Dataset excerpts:
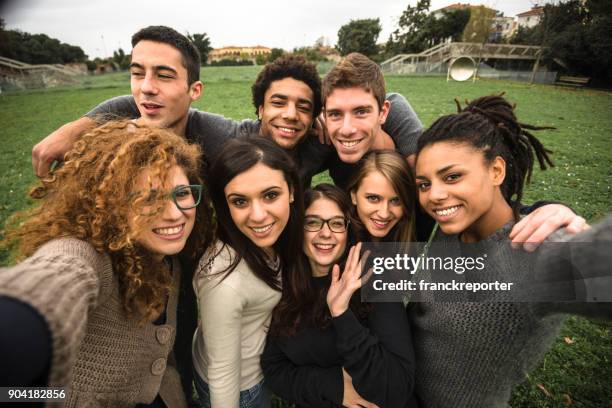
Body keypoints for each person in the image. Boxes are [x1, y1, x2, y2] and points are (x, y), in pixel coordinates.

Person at [411, 94, 612, 407]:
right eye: (424, 184)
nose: (434, 195)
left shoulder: (536, 252)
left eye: (453, 176)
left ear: (496, 171)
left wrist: (569, 230)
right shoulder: (452, 226)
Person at [0, 121, 215, 407]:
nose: (175, 214)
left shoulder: (171, 259)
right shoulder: (89, 257)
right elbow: (56, 278)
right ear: (112, 204)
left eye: (182, 193)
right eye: (148, 198)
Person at [321, 52, 588, 247]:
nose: (346, 128)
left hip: (407, 248)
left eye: (361, 112)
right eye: (334, 114)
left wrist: (547, 209)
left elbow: (477, 193)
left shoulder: (418, 160)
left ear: (383, 113)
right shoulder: (320, 139)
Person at [262, 184, 417, 407]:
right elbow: (274, 369)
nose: (325, 233)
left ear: (348, 231)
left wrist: (341, 314)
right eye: (313, 222)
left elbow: (397, 389)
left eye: (336, 223)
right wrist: (333, 385)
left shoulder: (375, 279)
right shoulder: (285, 281)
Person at [192, 137, 304, 407]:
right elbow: (222, 373)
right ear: (225, 206)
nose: (258, 215)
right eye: (240, 201)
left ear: (291, 191)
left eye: (270, 195)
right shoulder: (224, 284)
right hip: (242, 389)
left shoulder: (266, 241)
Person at [346, 150, 417, 242]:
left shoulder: (417, 228)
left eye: (396, 200)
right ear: (353, 196)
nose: (384, 214)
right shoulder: (337, 239)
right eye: (373, 198)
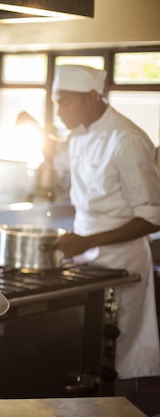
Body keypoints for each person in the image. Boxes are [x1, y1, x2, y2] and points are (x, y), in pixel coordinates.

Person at [48, 65, 160, 400]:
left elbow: (153, 217)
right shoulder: (80, 133)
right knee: (85, 348)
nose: (59, 111)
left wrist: (89, 240)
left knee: (118, 349)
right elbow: (60, 162)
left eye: (65, 103)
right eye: (56, 102)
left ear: (92, 96)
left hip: (121, 261)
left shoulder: (127, 140)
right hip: (84, 255)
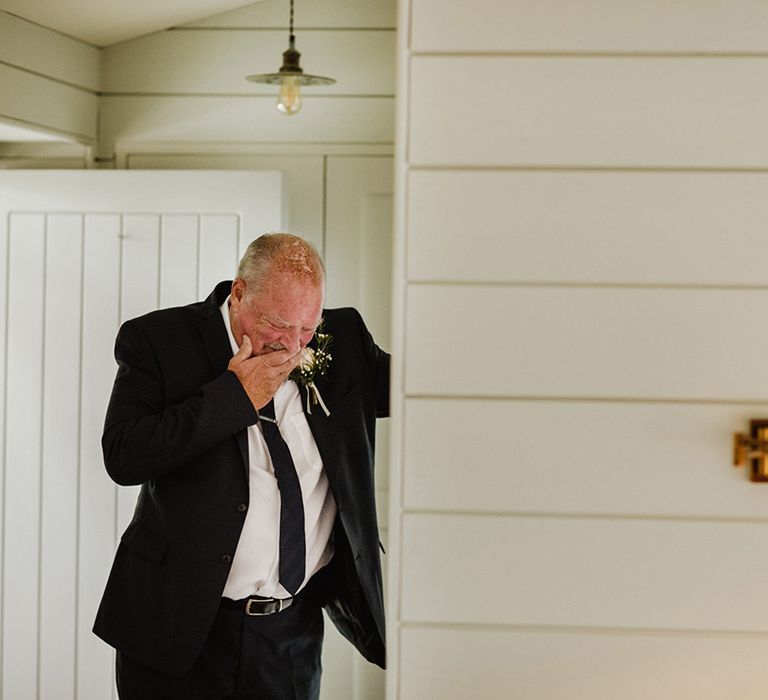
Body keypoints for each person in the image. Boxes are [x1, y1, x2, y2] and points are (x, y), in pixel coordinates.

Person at [93, 233, 389, 699]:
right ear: (239, 292)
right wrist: (235, 397)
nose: (293, 345)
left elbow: (419, 389)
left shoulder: (345, 338)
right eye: (277, 324)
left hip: (290, 635)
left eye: (307, 329)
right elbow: (124, 454)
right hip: (176, 629)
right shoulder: (157, 340)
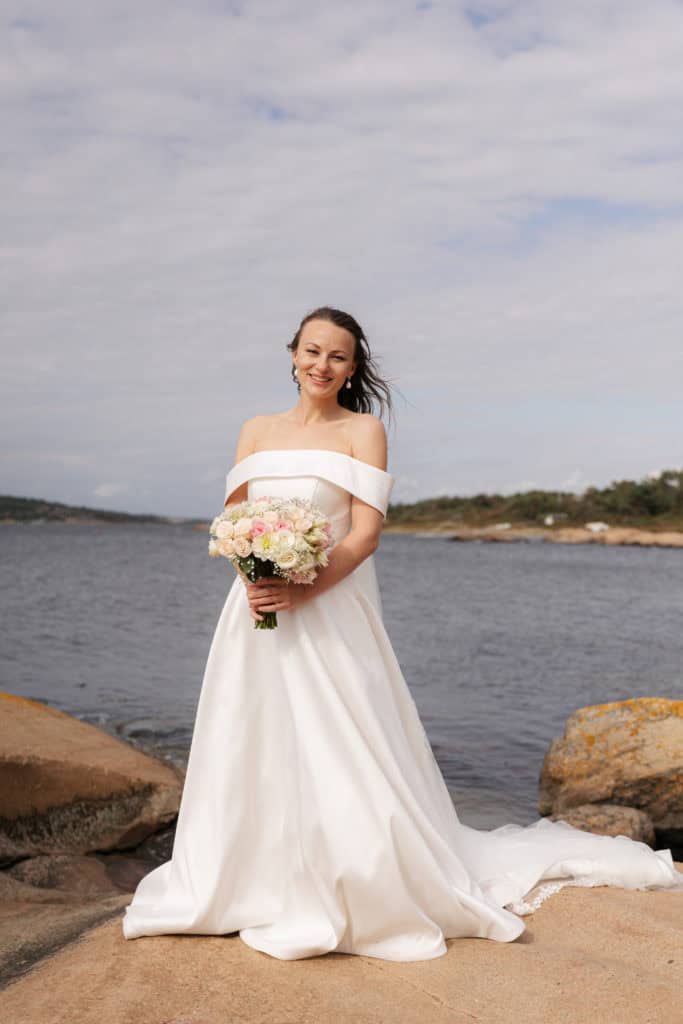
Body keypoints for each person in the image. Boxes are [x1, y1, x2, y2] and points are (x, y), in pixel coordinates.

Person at [122, 305, 683, 962]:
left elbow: (363, 535)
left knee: (341, 737)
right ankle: (245, 876)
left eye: (337, 356)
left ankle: (350, 877)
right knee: (249, 730)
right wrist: (255, 574)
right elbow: (234, 520)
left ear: (352, 367)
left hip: (327, 605)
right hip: (254, 606)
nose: (321, 365)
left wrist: (300, 587)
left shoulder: (364, 430)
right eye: (312, 351)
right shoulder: (255, 429)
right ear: (293, 354)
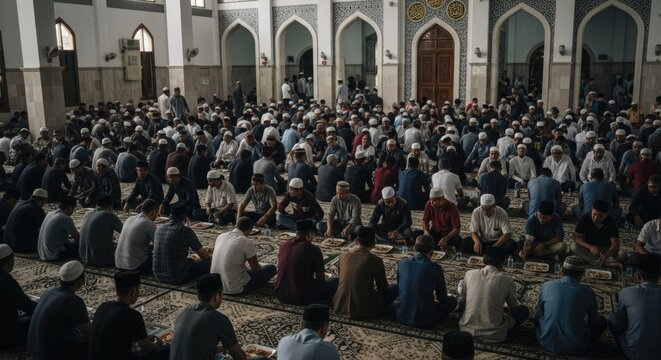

Exercise prompt: Wherever the string "nose" appears in the records, copy the whole line.

Problem solution:
nose: (434, 195)
nose: (175, 214)
nose: (346, 128)
nose: (325, 233)
nose: (258, 215)
nose: (384, 214)
nose: (59, 111)
nose: (293, 345)
nose: (321, 365)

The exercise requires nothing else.